America’s trillion-dollar coastal property market and public infrastructure are threatened by the ongoing increase in the frequency, depth, and extent of tidal flooding due to sea level rise, with cascading impacts to the larger economy. Actions to plan for and adapt to more frequent, widespread, and severe coastal flooding would decrease direct losses and cascading economic impacts.

Source: Chapter 8 of the Fourth National Climate Assessment

 

 

The map shows the relative risk as sea level rises using a Coastal Vulnerability Index calculated based on tidal range, wave height, coastal slope, shoreline change, landform and processes, and historical rate of relative sea level rise. {Data sourced from Hammar-Klose and Thieler 2001, figure available in the NCA3}.

Every year, at multiple locations along the coast of the United States, events such as storm surges, high tides, strong waves, heavy precipitation, increased river flow, and tsunamis cause damaging coastal floods. As global sea level rises, higher water levels will exacerbate the impacts of these incidents, resulting in deeper floods that last longer and extend further inland.
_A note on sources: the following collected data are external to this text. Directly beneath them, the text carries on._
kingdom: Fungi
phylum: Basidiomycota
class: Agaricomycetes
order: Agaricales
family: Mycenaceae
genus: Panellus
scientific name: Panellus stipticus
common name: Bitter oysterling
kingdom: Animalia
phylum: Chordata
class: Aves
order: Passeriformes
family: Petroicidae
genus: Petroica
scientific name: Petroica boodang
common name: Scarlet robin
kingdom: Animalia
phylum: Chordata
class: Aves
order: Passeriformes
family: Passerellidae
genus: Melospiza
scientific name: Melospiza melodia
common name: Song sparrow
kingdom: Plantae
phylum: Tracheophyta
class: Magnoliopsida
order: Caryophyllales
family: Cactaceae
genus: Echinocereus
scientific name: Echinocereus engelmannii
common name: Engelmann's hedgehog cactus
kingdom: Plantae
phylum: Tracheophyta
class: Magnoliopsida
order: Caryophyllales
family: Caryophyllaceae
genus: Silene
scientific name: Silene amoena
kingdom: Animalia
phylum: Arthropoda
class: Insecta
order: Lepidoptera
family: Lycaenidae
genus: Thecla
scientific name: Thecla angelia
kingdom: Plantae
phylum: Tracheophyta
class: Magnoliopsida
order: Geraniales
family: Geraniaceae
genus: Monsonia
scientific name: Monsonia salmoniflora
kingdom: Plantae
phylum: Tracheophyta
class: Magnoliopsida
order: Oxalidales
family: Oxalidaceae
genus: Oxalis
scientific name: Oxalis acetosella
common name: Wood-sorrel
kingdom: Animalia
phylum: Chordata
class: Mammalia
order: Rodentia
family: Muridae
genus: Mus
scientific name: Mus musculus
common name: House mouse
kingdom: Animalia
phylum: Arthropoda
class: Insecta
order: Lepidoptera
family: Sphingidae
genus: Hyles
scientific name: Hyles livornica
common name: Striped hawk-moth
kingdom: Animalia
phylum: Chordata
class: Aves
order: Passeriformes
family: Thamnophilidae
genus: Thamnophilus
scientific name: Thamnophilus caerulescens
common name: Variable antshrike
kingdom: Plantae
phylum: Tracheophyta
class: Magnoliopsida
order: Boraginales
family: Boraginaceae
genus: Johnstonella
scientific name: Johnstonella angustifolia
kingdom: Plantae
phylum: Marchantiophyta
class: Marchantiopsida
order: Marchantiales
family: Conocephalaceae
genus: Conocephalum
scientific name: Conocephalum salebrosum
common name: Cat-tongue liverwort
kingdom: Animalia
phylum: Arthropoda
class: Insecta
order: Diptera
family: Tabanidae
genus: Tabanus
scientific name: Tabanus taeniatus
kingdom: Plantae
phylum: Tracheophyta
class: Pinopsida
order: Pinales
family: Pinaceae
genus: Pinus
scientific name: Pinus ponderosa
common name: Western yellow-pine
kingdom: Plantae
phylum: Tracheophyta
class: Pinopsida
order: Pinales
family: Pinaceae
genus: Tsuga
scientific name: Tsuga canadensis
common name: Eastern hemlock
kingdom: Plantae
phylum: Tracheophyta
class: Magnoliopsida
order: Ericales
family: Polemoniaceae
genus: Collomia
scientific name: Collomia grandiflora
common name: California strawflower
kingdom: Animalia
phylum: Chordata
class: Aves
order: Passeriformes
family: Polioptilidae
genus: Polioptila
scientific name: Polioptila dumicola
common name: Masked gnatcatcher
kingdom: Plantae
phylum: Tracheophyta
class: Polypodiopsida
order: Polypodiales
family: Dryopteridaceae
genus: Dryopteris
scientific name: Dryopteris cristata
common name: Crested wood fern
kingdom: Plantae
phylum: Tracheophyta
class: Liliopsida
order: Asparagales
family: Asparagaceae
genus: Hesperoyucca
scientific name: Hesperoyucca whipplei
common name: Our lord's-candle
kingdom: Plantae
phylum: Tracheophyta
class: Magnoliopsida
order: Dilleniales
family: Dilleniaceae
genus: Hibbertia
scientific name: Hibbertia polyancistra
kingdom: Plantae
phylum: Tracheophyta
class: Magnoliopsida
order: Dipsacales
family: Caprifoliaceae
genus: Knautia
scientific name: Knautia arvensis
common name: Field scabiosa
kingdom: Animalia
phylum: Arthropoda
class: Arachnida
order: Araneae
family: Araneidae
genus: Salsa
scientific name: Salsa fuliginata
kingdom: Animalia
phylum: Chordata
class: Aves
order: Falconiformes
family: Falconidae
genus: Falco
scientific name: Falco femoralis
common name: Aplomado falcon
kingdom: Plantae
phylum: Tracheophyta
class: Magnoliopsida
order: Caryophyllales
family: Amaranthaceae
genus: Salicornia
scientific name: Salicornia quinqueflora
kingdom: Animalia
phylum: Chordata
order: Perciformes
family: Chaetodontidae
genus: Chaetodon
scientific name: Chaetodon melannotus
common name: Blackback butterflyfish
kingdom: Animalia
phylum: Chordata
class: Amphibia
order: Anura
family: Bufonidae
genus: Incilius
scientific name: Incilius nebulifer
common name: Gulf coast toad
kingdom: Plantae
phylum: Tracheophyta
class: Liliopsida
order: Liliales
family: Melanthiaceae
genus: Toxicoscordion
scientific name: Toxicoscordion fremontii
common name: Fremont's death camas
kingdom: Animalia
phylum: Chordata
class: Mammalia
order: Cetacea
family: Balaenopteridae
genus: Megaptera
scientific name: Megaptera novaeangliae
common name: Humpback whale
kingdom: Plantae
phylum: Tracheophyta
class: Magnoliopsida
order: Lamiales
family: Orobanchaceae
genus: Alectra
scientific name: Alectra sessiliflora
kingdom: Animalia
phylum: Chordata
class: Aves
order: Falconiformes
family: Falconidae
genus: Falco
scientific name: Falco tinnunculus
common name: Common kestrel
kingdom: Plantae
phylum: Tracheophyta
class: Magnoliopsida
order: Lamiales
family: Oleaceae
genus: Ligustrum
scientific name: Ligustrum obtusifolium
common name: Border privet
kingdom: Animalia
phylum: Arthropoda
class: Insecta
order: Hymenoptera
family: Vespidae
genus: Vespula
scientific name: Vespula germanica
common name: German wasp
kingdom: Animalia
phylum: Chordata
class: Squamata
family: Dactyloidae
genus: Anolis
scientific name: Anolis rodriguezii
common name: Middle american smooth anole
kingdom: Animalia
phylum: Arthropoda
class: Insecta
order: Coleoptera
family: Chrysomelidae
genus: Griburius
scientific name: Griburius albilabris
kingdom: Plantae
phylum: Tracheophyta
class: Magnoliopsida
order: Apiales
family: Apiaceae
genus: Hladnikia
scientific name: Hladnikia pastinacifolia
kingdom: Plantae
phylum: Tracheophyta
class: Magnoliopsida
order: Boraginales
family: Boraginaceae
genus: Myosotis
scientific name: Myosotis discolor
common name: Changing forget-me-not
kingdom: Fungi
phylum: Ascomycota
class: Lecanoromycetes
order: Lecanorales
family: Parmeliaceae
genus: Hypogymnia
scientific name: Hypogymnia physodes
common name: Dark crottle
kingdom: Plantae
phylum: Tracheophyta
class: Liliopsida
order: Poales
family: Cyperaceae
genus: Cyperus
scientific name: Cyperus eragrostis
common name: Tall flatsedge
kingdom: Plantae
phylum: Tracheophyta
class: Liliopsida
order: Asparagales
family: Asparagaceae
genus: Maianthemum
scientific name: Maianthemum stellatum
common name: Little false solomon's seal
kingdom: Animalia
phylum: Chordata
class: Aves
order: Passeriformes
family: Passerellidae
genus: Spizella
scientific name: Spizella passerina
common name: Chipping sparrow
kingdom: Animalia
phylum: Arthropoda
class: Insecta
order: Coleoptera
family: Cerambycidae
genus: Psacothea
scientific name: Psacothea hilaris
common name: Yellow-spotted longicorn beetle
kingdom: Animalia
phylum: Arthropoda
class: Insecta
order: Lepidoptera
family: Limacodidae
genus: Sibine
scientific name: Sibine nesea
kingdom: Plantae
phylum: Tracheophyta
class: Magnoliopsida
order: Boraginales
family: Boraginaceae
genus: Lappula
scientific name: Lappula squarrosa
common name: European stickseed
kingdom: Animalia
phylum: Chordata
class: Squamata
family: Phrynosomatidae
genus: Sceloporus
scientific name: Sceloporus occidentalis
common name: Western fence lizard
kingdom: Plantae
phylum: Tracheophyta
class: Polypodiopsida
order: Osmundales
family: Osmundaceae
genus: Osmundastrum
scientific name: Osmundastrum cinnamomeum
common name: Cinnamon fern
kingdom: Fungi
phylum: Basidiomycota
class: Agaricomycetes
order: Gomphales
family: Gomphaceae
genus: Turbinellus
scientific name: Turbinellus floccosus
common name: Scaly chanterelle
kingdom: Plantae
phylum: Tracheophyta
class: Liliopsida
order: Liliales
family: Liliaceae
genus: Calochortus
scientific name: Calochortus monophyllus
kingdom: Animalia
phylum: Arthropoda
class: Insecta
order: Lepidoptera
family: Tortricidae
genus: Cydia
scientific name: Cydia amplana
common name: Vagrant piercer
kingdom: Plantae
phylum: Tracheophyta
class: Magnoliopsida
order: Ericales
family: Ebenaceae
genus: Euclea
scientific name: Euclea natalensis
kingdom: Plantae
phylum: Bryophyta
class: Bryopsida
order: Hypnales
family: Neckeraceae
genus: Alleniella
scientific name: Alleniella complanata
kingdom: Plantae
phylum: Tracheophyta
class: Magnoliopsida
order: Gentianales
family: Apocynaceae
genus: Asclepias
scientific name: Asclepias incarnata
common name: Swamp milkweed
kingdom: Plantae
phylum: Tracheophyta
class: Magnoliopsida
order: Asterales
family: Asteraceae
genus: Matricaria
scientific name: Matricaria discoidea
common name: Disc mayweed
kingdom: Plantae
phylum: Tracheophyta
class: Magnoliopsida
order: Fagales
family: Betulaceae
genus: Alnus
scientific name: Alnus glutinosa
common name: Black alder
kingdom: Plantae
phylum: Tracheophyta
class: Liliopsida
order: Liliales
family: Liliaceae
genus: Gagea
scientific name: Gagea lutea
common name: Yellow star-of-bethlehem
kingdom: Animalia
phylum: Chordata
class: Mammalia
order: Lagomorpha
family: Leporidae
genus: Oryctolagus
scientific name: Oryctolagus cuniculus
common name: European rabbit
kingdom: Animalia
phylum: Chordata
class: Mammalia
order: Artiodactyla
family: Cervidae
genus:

Additionally, as climate changes, some coastal hazards are projected to increase. For instance, coasts may see more severe or more frequent storms and heavier rainfall events. Observed global mean sea level rise for 1900 to the present, and projected global mean sea level rise for four scenarios from the present to 2100. Average global sea level rose eight inches during the last century, and scientists are highly confident that it will continue rising in the future. By 2100, global sea level is projected to be between 8 inches and 6.6 feet higher than it was in 1992. At regional and smaller scales, relative sea level is also affected by vertical land movement and ocean currents, but any amount of global sea level rise will increase the frequency and magnitude of coastal flooding impacts, posing an increasing threat to people, infrastructure, and coastal economies (Source: U.S. Climate Resilience Toolkit).

As of 2013, coastal shoreline counties were home to 133.2 million people, or 42% of the population. The coasts are economic engines that support jobs in defense, fishing, transportation, and tourism industries; contribute substantially to the U.S. gross domestic product; and serve as hubs of commerce, with seaports connecting the country with global trade partners. Coasts are home to diverse ecosystems such as beaches, intertidal zones, reefs, seagrasses, salt marshes, estuaries, and deltas that support a range of important services including fisheries, recreation, and coastal storm protection. U.S. coasts span three oceans as well as the Gulf of Mexico, the Great Lakes, and Pacific and Caribbean islands (Source: Chapter 8 of the Fourth National Climate Assessment).

Guiding Concepts
  1. What areas currently are at greatest risk of coastal flooding?
  2. What areas are going to be impacted in the future as sea level rises?
  3. In what areas are there additional factors that add to the risk?
  4. Where are vulnerable populations, infrastructure, and sectors in relation to the flooding risk areas?
  5. What analyses can be done to quantify current and future potential impacts?
  6. Can we quantify how natural and built environments can contribute to resilience to coastal flooding?